Rain at dawn, tapering off by sunrise. Everything looks drenched. From behind the house, an indigo bunting’s cascade of notes.
indigo bunting
Low clouds trailing drizzle settle into the trees, where a wood thrush and a wood pewee are calling. From the wet meadow, an indigo bunting’s bone-dry song.
Unseasonably cool at daybreak. Underneath the excited back-and-forth of a redstart and an indigo bunting, the soft calls of a gnatcatcher.
Rain. The hummingbird darts out to drink from her favorite spiderweb. Indigo bunting like the one blue leaf.
Rainy and cold. An indigo bunting and a phoebe clash briefly in the air above the stream and retire to neighboring walnut branches.
Humid. An indigo bunting flits from bush to bush in the yard—all likely nest spots. The mechanical-sounding call of a black-billed cuckoo.
Singers change with the weather: in the mist, wood thrush and cerulean warbler. Scarlet tanager in the drizzle. Indigo bunting in the rain.
Wind salted with rain. A male indigo bunting clings to a black cherry branch like the one blue leaf, fluttering with the rest.

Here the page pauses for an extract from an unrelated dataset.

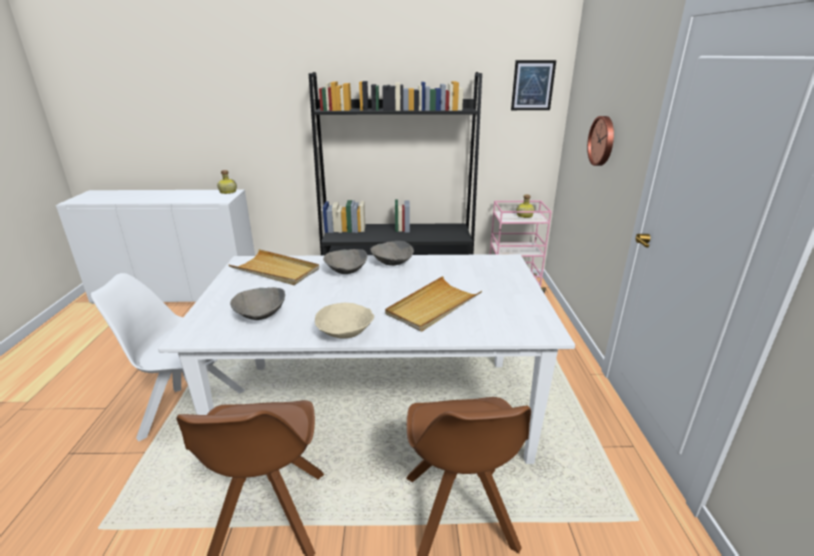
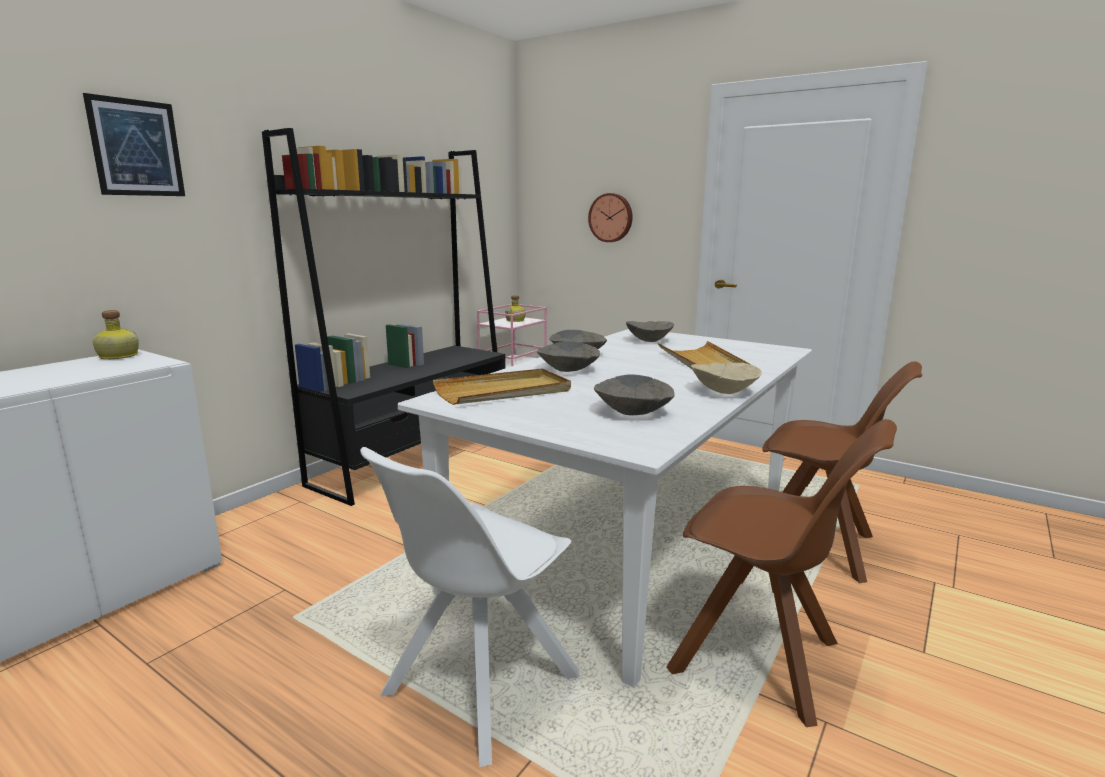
camera: 55 degrees left, 10 degrees down
picture [511,60,556,110] -> picture moved to [83,93,185,196]
none -> grey bowl [626,321,674,342]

A catbird in his dapper gray drives an indigo bunting from the yard. Two migrant white-crowned sparrows beside the road load up on grit.
Red-eyed vireo, common yellowthroat, indigo bunting: the primary colors of this morning’s diminished chorus. The dog twitches in her sleep.
A flash of blue as one indigo bunting chases another out of the yard. From within the rock wall, a chipmunk’s hollow tock.
Cool and humid. Two male indigo buntings meet in the lilac bush and click at each other like angry blue Geiger counters.
An indigo bunting forages in the leaf duff, blue as an antique medicine bottle, while a scarlet tanager calls from the tree above.
Swarms of spinning maple keys fly this way and that. An indigo bunting bobs up and down in the lilac, swiping his bill against the branch.